EXERCISE OBJECTIVE
From the line that contains "2026年上海卷高考作文范文3：科技与想象的关系" to the last line of the data, every line is to be transcribed exactly; no other line is to be included.

SOURCE DATA
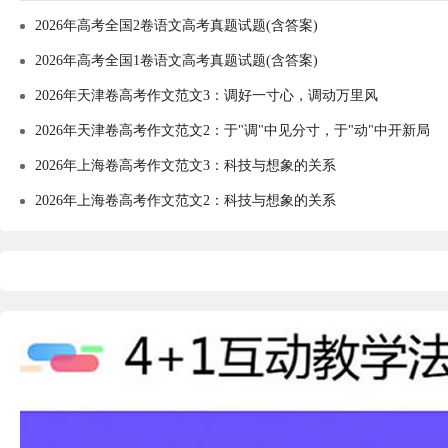
2026年高考全国2卷语文高考真题试题(含答案)
2026年高考全国1卷语文高考真题试题(含答案)
2026年天津卷高考作文范文3：调好一寸心，调动万里风
2026年天津卷高考作文范文2：于"调"中见分寸，于"动"中开新局
2026年上海卷高考作文范文3：科技与想象的关系
2026年上海卷高考作文范文2：科技与想象的关系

OUTPUT FOR THIS EXERCISE
2026年上海卷高考作文范文3：科技与想象的关系
2026年上海卷高考作文范文2：科技与想象的关系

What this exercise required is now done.